◆ Assignment ◆
Skip the images and print the listing exactly.

[Opening Data below section]

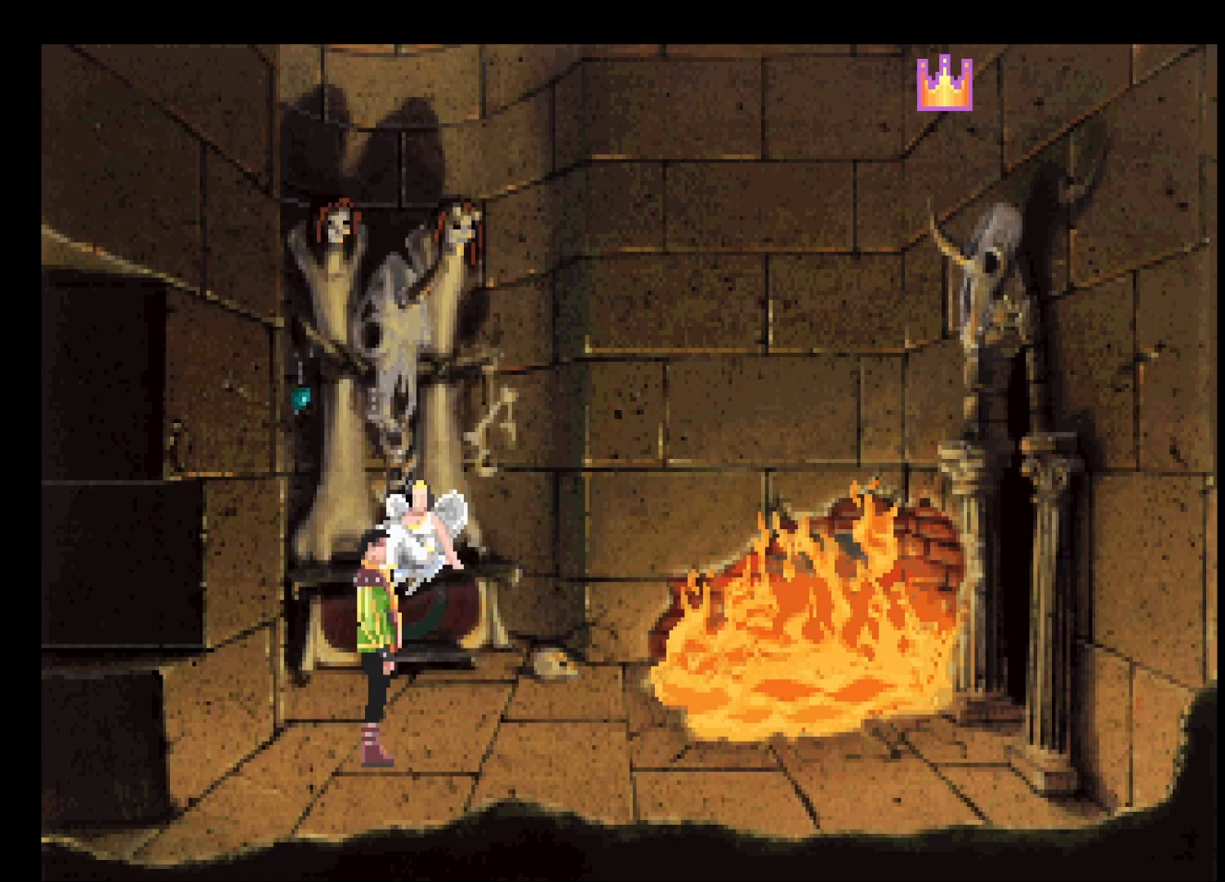
{"keys": ["return"], "mouse": [], "events": [[83, "mouse_right", "up"], [133, "mouse_right", "down"], [217, "mouse_right", "up"], [317, "mouse_right", "down"], [417, "mouse_right", "up"], [467, "space", "down"], [500, "space", "up"]]}
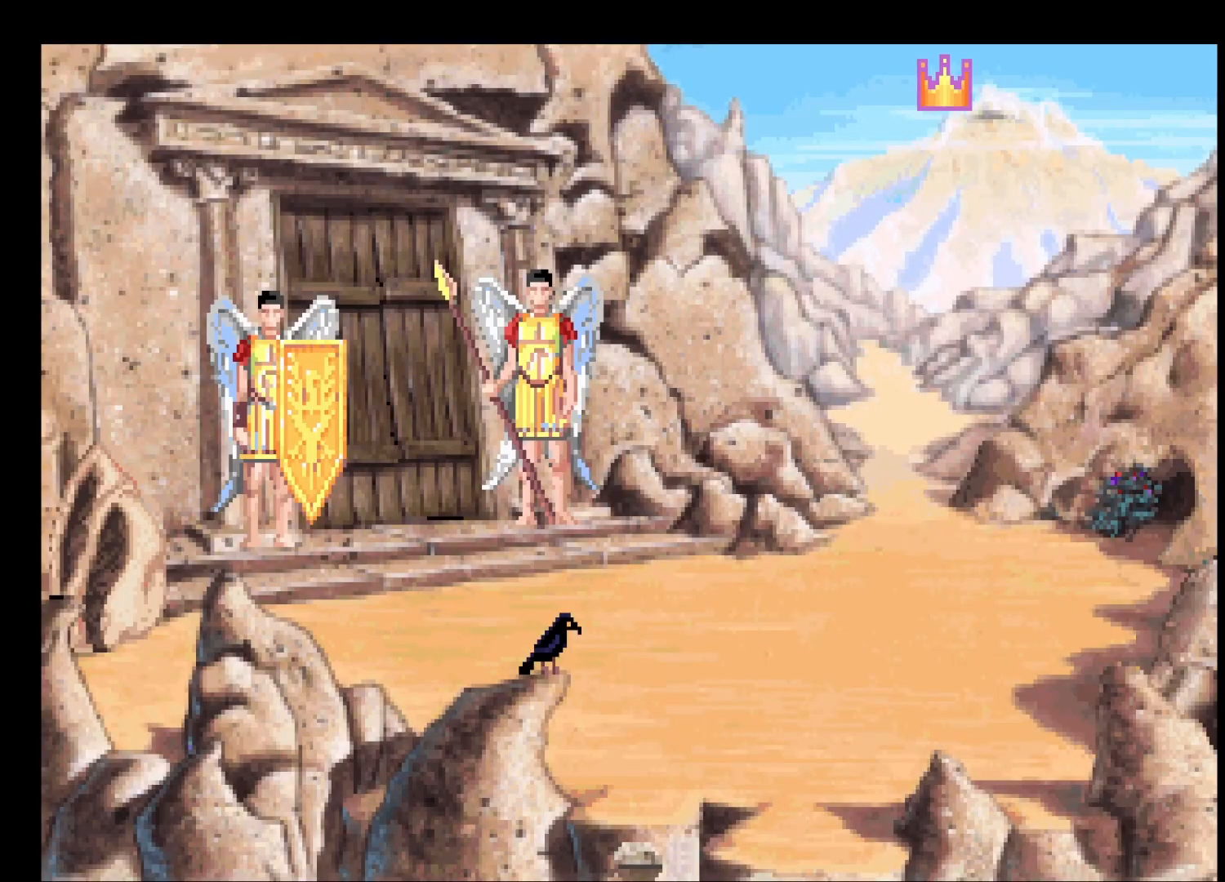
{"keys": ["return"], "mouse": [], "events": [[50, "mouse_right", "down"], [133, "mouse_right", "up"], [183, "mouse_right", "down"], [283, "mouse_right", "up"], [383, "return", "up"], [433, "mouse_right", "down"], [433, "return", "down"], [467, "mouse_right", "up"]]}
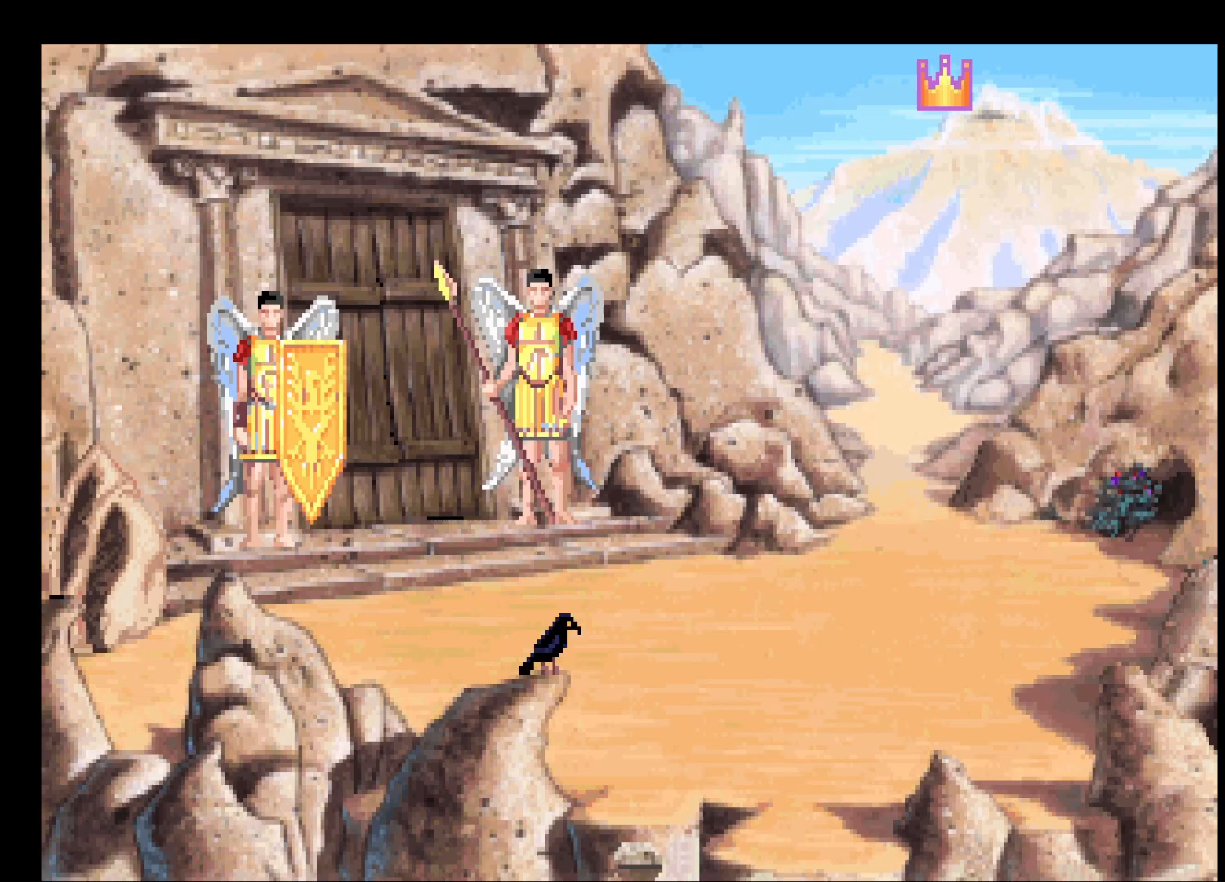
{"keys": ["return"], "mouse": [], "events": [[67, "mouse_right", "down"], [150, "mouse_right", "up"], [250, "mouse_right", "down"], [300, "mouse_right", "up"], [383, "mouse_right", "down"], [433, "mouse_right", "up"]]}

[Closing Data below section]

◆ Exercise result ◆
{"keys": ["return"], "mouse": [], "events": [[83, "mouse_right", "up"], [133, "mouse_right", "down"], [217, "mouse_right", "up"], [317, "mouse_right", "down"], [417, "mouse_right", "up"], [467, "space", "down"], [500, "space", "up"]]}
{"keys": ["return"], "mouse": [], "events": [[50, "mouse_right", "down"], [133, "mouse_right", "up"], [183, "mouse_right", "down"], [283, "mouse_right", "up"], [383, "return", "up"], [433, "mouse_right", "down"], [433, "return", "down"], [467, "mouse_right", "up"]]}
{"keys": ["return"], "mouse": [], "events": [[67, "mouse_right", "down"], [150, "mouse_right", "up"], [250, "mouse_right", "down"], [300, "mouse_right", "up"], [383, "mouse_right", "down"], [433, "mouse_right", "up"]]}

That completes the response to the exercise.